El individualismo reinante en nuestra sociedad desemboca en una percepción irreflexiva del tiempo como algo mío. Vivo en sociedad, casi seguro que en familia, pero no percibo el tiempo ajeno, ni se me ocurre pensar en que hay tiempos comunes. Las personas que viven así no tienen ningún cargo de conciencia. Son máquinas, y las máquinas tienen que funcionar a la perfección, pero ninguna máquina piensa en otras máquinas, porque no tienen cerebro.
Ya no digamos corazón. Pensar en quien te espera en casa supone tener inteligencia y capacidad de amar. Nuestra sociedad economicista y abocada a la rentabilidad solo tiene algo de tiempo fuera del trabajo para el deporte. Hay que engrasar las piezas de este pobre cuerpo limitado para seguir en forma y me voy un rato al gimnasio de la esquina -ahora hay gimnasios en todas las esquinas- para poder aprovechar bien la tarde en mi importantísimo trabajo.
Y este pobre animalito productor de riqueza llega tarde a casa. La verdad es que casi nunca le espera nadie en casa. Tuvo una novia, pero la amaba mucho menos que al dinero; y llegaba tarde. Las pocas veces que podían encontrar un hueco para verse se retrasaba. Claro, ya no tiene novia. Aunque lo peor es cuando sí le está esperando su familia.
“El mejor regalo que los padres podemos hacer a nuestros hijos es el de tiempo y palabras. (“Entre tener tiempo y tener cosas, hemos optado por lo segundo”, comenta con cierta amargura Gabriel Zaid). Tiempo de calidad y palabras de calidad. Ambos alcanzan su pleno valor porque proceden de afecto más sincero y lo expresan. Todo queda ya impregnado de su aroma, de la ancestral sabiduría del amor. A la vida venimos principalmente a querer y a que nos quieran.
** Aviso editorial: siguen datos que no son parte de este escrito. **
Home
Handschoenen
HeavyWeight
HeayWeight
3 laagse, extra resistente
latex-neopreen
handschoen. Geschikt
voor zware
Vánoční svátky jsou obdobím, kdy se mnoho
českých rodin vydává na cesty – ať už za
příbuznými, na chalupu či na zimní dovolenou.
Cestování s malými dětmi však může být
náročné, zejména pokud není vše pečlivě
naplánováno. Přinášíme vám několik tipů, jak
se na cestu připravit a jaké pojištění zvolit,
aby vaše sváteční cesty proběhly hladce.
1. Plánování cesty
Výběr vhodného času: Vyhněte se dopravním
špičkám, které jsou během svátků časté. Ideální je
O a aprender ambas cosas” (Leer contra la nada, Antonio Basanta, p. 141).
El mejor regalo. Supone orden, supone tener prioridades, saber qué es lo más importante en nuestro día. Si mi tiempo es, ante todo para mí, quiere decir que hemos perdido el sentido cristiano de la caridad. Desde luego cabe la equivocación, porque todos nos equivocamos, de pensar que tengo que dedicar mucho tiempo al trabajo porque hace falta el dinero en la familia. Es más fácil equivocarse cuando algo hay de verdad. Pero se han olvidado las prioridades. Más importante que darles muchas “cosas” a tus hijos, es darles tiempo, en directo, no en diferido.
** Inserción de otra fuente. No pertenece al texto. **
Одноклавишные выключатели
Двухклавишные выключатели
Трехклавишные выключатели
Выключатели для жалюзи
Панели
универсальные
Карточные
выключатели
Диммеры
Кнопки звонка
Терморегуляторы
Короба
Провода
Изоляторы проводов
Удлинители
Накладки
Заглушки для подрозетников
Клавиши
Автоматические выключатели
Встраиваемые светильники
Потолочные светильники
Lo decía el Cardenal Ratzinger, hace bastantes años: “En esta época de americanización de la vida pública, todos nosotros estamos poseídos por un singular desasosiego, que tras toda forma de quietud sospecha una pérdida de tiempo y en los estados de calma barrunta una negligencia. Se mide y se pesa cada gramo de tiempo, olvidando con ello el auténtico misterio de la temporalidad, el auténtico misterio del crecer y del obrar, a saber, la calma” (“Cooperadores de la Verdad”, p. 464). Hablar a algunos de calma es provocar una reacción, al menos interna, aunque difícil de disimular, de pensar: “¿en qué mundo vive este?”.
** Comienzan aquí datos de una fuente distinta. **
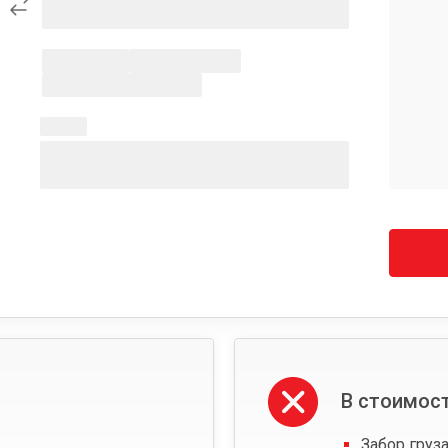
В стоимост
Забор груза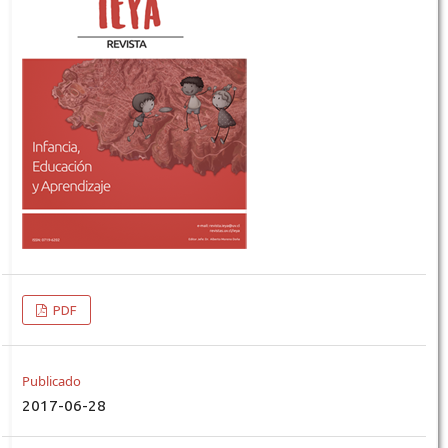
PDF
Publicado
2017-06-28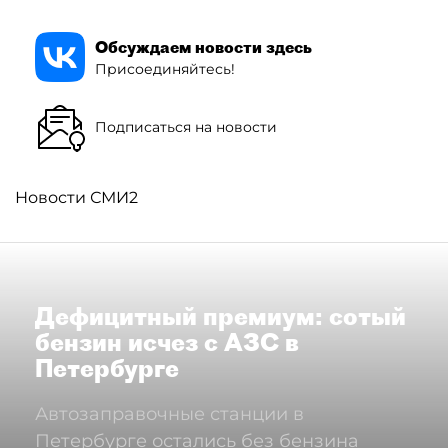
Обсуждаем новости здесь
Присоединяйтесь!
Подписаться на новости
Новости СМИ2
Дефицитный премиум: сотый
бензин исчез с АЗС в
Петербурге
Автозаправочные станции в
Петербурге остались без бензина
Los padres que no se dedican a los hijos les hacen un gran daño, aunque tengan una casa espléndida en la ciudad y un chalet en la playa, y un cochazo de cuidado y unos regalazos de Reyes que no te quiero ni contar. Todo eso es maleducar. Pobres críos que no tienen a sus padres cerca. Y, quede claro, no basta una madre entregada con media jornada de contrato y luego la casa, las compras y… Sí, también algún rato para los niños. Niños perfectamente cuidados por la tata. Cariño, dedicación, seguimiento, tiempo para explicar, rezar juntos, de la madre y del padre. De lo contrario, ¿qué hijos queremos tener?